Consider the next code:
type unionType = (A | B)[]
type unionArr = A[] | B[]
Is there is a difference between those two options?
CodePudding user response:
There is a difference. (A | B)[] represents an array that can store items of type A and type B. A[] | B[] represents an array where all items are either of type A or all items are of type B
class A { a = "a" }
class B { b = "b" }
type unionType = (A | B)[]
let ut: unionType;
ut = [new A(), new A()]
ut = [new B(), new B()]
ut = [new A(), new B()] // mixed array is fine
let uti = ut[0] // Reading we get A | B beacuse anythign can come out of the array
ut[0] = new B();
ut[1] = new A();
ut.reduce((s, e) => e instanceof A ? e.a s: e.b s, "") // ok
type unionArr = A[] | B[]
let uArr: unionArr;
uArr = [new A(), new A()]
uArr = [new B(), new B()]
uArr = [new A(), new B()] // mixed array is not fine
let uArri = uArr[0] // Reading we get A | B beacuse we don't kow if we have A[] or B[]
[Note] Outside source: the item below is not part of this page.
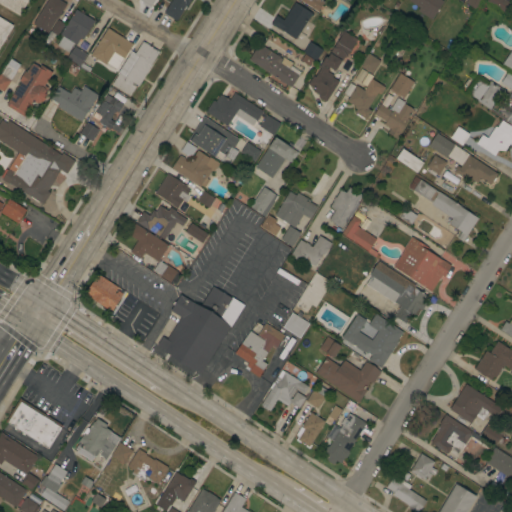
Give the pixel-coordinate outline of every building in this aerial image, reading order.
[(0,0),(28,0),(19,15),(0,3),(0,0)] [(47,0),(60,0),(66,4),(60,13),(62,13),(60,16),(59,15),(57,17),(47,33),(32,24),(47,0)] [(159,0),(155,8),(151,5),(149,8),(142,4),(143,2),(139,0),(159,0)] [(171,0),(190,0),(186,7),(185,6),(176,21),(163,13),(171,0)] [(320,0),(324,2),(317,12),(300,1),(301,0),(320,0)] [(441,0),(443,1),(431,20),(417,10),(419,7),(407,0),(441,0)] [(465,3),(466,0),(485,0),(477,11),(465,3)] [(505,0),(511,4),(504,15),(485,3),(486,0),(505,0)] [(306,21),(312,25),(310,28),(304,24),(295,39),(279,29),(274,25),(273,26),(270,24),(276,15),(283,20),(294,2),(312,13),(306,21)] [(94,21),(82,39),(80,38),(76,44),(73,43),(67,52),(57,45),(62,36),(59,34),(75,9),(94,21)] [(0,45),(0,17),(12,25),(0,45)] [(57,35),(55,34),(48,47),(43,44),(46,38),(57,20),(64,24),(57,35)] [(119,65),(109,59),(105,65),(90,55),(97,43),(98,41),(99,41),(107,28),(132,44),(119,65)] [(325,102),(318,97),(319,95),(313,91),(314,88),(307,84),(313,76),(315,77),(320,68),(318,67),(325,56),(327,57),(338,39),(336,38),(340,31),(342,32),(343,31),(357,39),(347,56),(345,55),(335,71),(329,67),(327,71),(333,75),(332,77),(338,81),(325,102)] [(131,51),(135,53),(142,41),(159,52),(151,64),(152,64),(138,87),(136,86),(129,96),(111,84),(117,74),(131,51)] [(322,50),(316,60),(302,52),(309,41),(322,50)] [(248,59),(255,49),(255,50),(259,44),(282,59),(280,63),(298,75),(291,87),(248,59)] [(86,54),(79,66),(66,58),(74,46),(86,54)] [(511,51),(511,72),(501,65),(511,51)] [(372,74),(360,66),(368,53),(380,61),(372,74)] [(20,82),(18,80),(24,71),(26,72),(32,63),(39,67),(40,65),(52,72),(44,85),(47,88),(45,91),(46,94),(45,98),(42,102),(37,103),(33,102),(32,104),(32,105),(31,108),(29,109),(24,117),(6,105),(20,82)] [(10,80),(3,92),(0,90),(0,72),(5,64),(16,70),(10,80)] [(511,125),(506,121),(509,117),(508,116),(511,110),(511,99),(507,97),(511,90),(500,83),(507,72),(511,75),(511,125)] [(399,73),(413,82),(403,98),(389,89),(399,73)] [(367,108),(371,111),(366,120),(363,118),(363,119),(355,114),(356,113),(354,112),(356,109),(353,107),(354,106),(346,100),(356,85),(363,90),(371,78),(384,87),(380,94),(377,93),(367,108)] [(490,110),(476,101),(477,100),(467,93),(477,78),(487,84),(490,81),(503,90),(490,110)] [(80,121),(57,106),(58,104),(50,99),(58,86),(66,91),(70,93),(73,87),(75,89),(76,87),(81,90),(83,86),(97,95),(80,121)] [(263,111),(257,120),(256,120),(252,126),(234,114),(227,126),(205,112),(213,100),(215,101),(219,95),(222,96),(223,95),(229,100),(234,92),(263,111)] [(102,100),(107,104),(111,97),(123,104),(117,112),(115,111),(115,112),(114,112),(109,119),(114,122),(110,129),(105,126),(104,127),(99,123),(100,123),(98,121),(92,117),(102,100)] [(400,132),(401,132),(397,139),(387,133),(389,129),(387,128),(388,127),(384,125),(385,124),(384,123),(385,121),(374,114),(380,104),(389,110),(397,98),(404,102),(404,103),(413,109),(412,110),(413,111),(412,114),(410,113),(407,119),(408,119),(400,132)] [(264,118),(260,116),(263,112),(280,124),(273,135),(259,126),(264,118)] [(203,116),(239,139),(233,148),(237,151),(231,159),(227,165),(215,156),(214,157),(190,141),(190,140),(188,139),(203,116)] [(497,150),(494,156),(476,143),(481,134),(487,138),(495,126),(497,128),(502,120),(511,127),(511,144),(509,144),(505,151),(497,150)] [(86,122),(95,127),(98,128),(97,129),(98,129),(90,141),(79,133),(86,122)] [(457,127),(469,134),(461,146),(450,138),(457,127)] [(497,173),(489,185),(480,178),(476,183),(467,177),(465,179),(453,171),(457,166),(459,167),(461,165),(447,156),(446,158),(427,146),(436,133),(497,173)] [(275,137),(288,146),(289,145),(291,147),(291,148),(298,152),(290,163),(284,158),(271,178),(255,167),(275,137)] [(62,156),(56,166),(60,169),(53,180),(54,180),(47,191),(50,193),(42,205),(34,199),(31,203),(25,200),(28,195),(7,181),(14,170),(27,178),(38,160),(41,163),(42,161),(42,160),(43,158),(32,151),(39,140),(62,156)] [(196,148),(190,157),(180,151),(186,141),(196,148)] [(240,152),(246,142),(260,151),(254,161),(240,152)] [(394,160),(416,172),(422,161),(400,149),(394,160)] [(171,167),(179,155),(188,161),(189,159),(190,160),(197,150),(208,158),(209,157),(219,163),(213,172),(211,170),(206,178),(209,180),(204,187),(201,185),(200,187),(171,167)] [(446,162),(438,175),(426,167),(434,154),(446,162)] [(167,173),(186,186),(185,187),(190,191),(189,193),(188,193),(187,194),(190,196),(185,202),(182,200),(176,208),(171,205),(172,204),(154,193),(167,173)] [(462,242),(457,238),(461,232),(448,223),(451,218),(431,205),(432,203),(431,203),(431,202),(408,187),(414,176),(438,192),(438,191),(461,206),(460,207),(477,218),(462,242)] [(260,215),(249,207),(263,187),(265,188),(265,187),(269,190),(269,191),(274,194),(260,215)] [(333,201),(332,200),(334,197),(335,197),(340,189),(345,193),(349,187),(361,195),(341,228),(328,220),(335,210),(330,206),(333,201)] [(214,198),(208,208),(197,200),(203,191),(214,198)] [(309,219),(302,214),(294,228),(274,215),(289,191),(295,195),(297,192),(309,200),(314,192),(323,197),(309,219)] [(25,210),(17,223),(0,212),(0,210),(8,199),(25,210)] [(136,222),(142,211),(149,216),(153,210),(155,211),(159,205),(167,211),(170,207),(176,211),(175,212),(186,219),(182,226),(175,222),(169,231),(174,235),(169,243),(136,222)] [(399,217),(405,208),(416,215),(410,225),(399,217)] [(260,226),(268,213),(287,225),(285,228),(283,228),(277,237),(260,226)] [(353,216),(360,221),(356,226),(376,239),(370,248),(376,252),(376,254),(379,256),(377,258),(341,234),(353,216)] [(168,245),(157,262),(143,253),(140,259),(129,252),(137,240),(127,234),(134,223),(168,245)] [(183,232),(201,242),(206,232),(189,223),(183,232)] [(289,226),(300,233),(291,247),(280,239),(289,226)] [(300,239),(305,243),(305,242),(309,244),(309,245),(312,247),(319,235),(331,243),(324,255),(322,254),(314,266),(308,262),(305,268),(289,257),(300,239)] [(393,267),(404,250),(403,249),(411,236),(428,248),(427,250),(442,260),(451,265),(443,277),(441,276),(430,291),(393,267)] [(178,272),(177,273),(181,275),(175,285),(171,282),(171,283),(159,275),(159,274),(153,270),(159,261),(165,265),(166,264),(178,272)] [(416,286),(414,288),(426,296),(422,301),(426,304),(421,310),(418,308),(414,315),(411,313),(405,323),(394,316),(400,306),(394,302),(394,303),(365,284),(371,276),(369,275),(378,261),(416,286)] [(117,287),(114,292),(116,293),(118,291),(122,294),(111,310),(107,307),(106,308),(89,297),(90,296),(85,293),(97,274),(117,287)] [(230,327),(229,327),(224,335),(225,335),(221,343),(220,342),(201,373),(156,345),(162,337),(166,339),(180,317),(170,310),(173,305),(172,304),(174,302),(175,302),(180,294),(199,307),(212,286),(231,298),(231,297),(244,305),(230,327)] [(282,327),(291,312),(308,323),(299,338),(282,327)] [(402,332),(396,341),(397,341),(380,368),(368,360),(371,355),(364,350),(361,356),(338,341),(356,314),(365,320),(358,331),(371,340),(377,331),(368,325),(375,314),(402,332)] [(511,337),(500,329),(505,321),(508,323),(510,320),(511,321),(511,337)] [(284,335),(276,348),(272,345),(267,352),(261,360),(267,364),(258,377),(249,371),(250,369),(246,366),(248,362),(234,353),(249,331),(257,335),(265,323),(284,335)] [(327,336),(334,341),(334,342),(341,347),(333,358),(327,353),(326,354),(318,348),(327,336)] [(511,370),(503,365),(495,378),(493,376),(490,380),(485,376),(484,377),(479,373),(474,369),(485,351),(489,353),(497,341),(510,350),(511,350),(511,370)] [(315,373),(325,357),(339,367),(344,360),(359,370),(365,361),(380,372),(373,383),(369,381),(364,388),(367,390),(358,403),(315,373)] [(308,387),(304,394),(295,389),(290,398),(291,399),(296,392),(305,397),(298,408),(289,402),(287,406),(276,399),(269,411),(267,410),(262,407),(262,406),(260,405),(274,383),(272,383),(280,370),(308,387)] [(481,395),(482,393),(484,395),(483,396),(501,408),(495,417),(487,412),(482,420),(476,415),(470,424),(449,409),(465,384),(481,395)] [(313,389),(324,397),(317,408),(305,401),(313,389)] [(24,434),(23,435),(21,434),(22,432),(5,422),(19,398),(62,425),(47,449),(24,434)] [(327,415),(333,405),(340,409),(334,419),(327,415)] [(309,444),(311,445),(308,448),(304,446),(305,445),(300,441),(299,442),(295,440),(297,436),(295,435),(309,412),(324,421),(309,444)] [(355,440),(348,451),(349,453),(346,457),(344,458),(340,463),(336,461),(334,463),(331,464),(327,461),(327,459),(321,456),(324,451),(323,450),(327,445),(328,445),(331,441),(325,437),(336,421),(340,423),(344,417),(345,418),(348,413),(352,415),(353,415),(365,423),(355,440)] [(430,442),(439,428),(438,427),(439,424),(445,414),(472,432),(473,432),(480,436),(477,440),(470,436),(464,444),(457,454),(450,449),(447,454),(430,442)] [(108,456),(104,453),(102,456),(99,454),(101,451),(99,450),(95,457),(94,456),(90,461),(76,452),(77,450),(75,449),(79,443),(78,442),(83,435),(82,434),(86,427),(88,429),(93,421),(94,422),(96,418),(107,425),(105,428),(110,431),(110,432),(120,438),(108,456)] [(505,428),(500,436),(504,439),(505,437),(507,438),(502,445),(496,441),(494,444),(480,435),(490,419),(505,428)] [(3,460),(0,465),(0,431),(4,434),(4,435),(37,456),(34,460),(35,460),(28,471),(27,471),(25,474),(24,473),(24,474),(3,460)] [(124,464),(110,456),(119,442),(132,451),(124,464)] [(511,458),(511,479),(484,462),(494,447),(511,458)] [(138,449),(146,453),(145,455),(153,460),(154,459),(167,467),(157,484),(145,477),(143,481),(131,473),(133,470),(127,466),(138,449)] [(431,467),(436,470),(433,475),(431,474),(428,478),(425,476),(423,479),(419,477),(419,478),(415,476),(415,474),(410,471),(420,454),(434,462),(431,467)] [(39,496),(45,487),(39,484),(45,475),(46,476),(54,464),(66,472),(58,484),(60,485),(54,493),(68,502),(63,511),(39,496)] [(177,498),(177,499),(175,498),(175,497),(164,490),(175,472),(181,476),(181,475),(190,480),(189,481),(194,484),(188,493),(189,493),(188,495),(187,495),(183,502),(177,498)] [(0,473),(26,490),(15,507),(0,497),(0,473)] [(20,484),(27,473),(38,480),(31,491),(20,484)] [(97,482),(102,473),(111,478),(106,487),(97,482)] [(417,511),(415,511),(410,508),(411,507),(392,495),(393,493),(385,488),(394,474),(403,480),(411,486),(408,489),(426,501),(417,511)] [(79,482),(83,476),(93,481),(89,488),(79,482)] [(466,511),(437,511),(455,484),(476,496),(466,511)] [(214,509),(215,510),(214,511),(213,511),(212,511),(186,511),(187,511),(201,489),(207,492),(207,491),(216,497),(215,497),(220,500),(214,509)] [(222,511),(234,492),(245,499),(240,507),(248,511),(222,511)] [(95,493),(104,498),(99,506),(90,501),(95,493)] [(30,511),(21,511),(17,509),(25,497),(36,504),(30,511)] [(41,511),(43,510),(39,507),(44,501),(53,507),(51,509),(55,511),(41,511)]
// Type gap: We can actually assign a B into uArr[0] event if it is holding a A[]
uArr[0] = new B();
uArr[1] = new A();
// err This expression is not callable.
uArr.reduce((s, e) => e instanceof A ? e.a s: e.b s, "")
For A[] | B[], the constraint that the array items must all be A or all must all be B is only really checked on assignment of the array, not on assigning to an index of an array unfortunately.
Also the way call signatures work for unions, you might end up with un-callable functions for A[] | B[], for example reduce (map for example will work)
I would generally stick with (A | B)[] unless there is a good reason for the other that outweighs it's problems.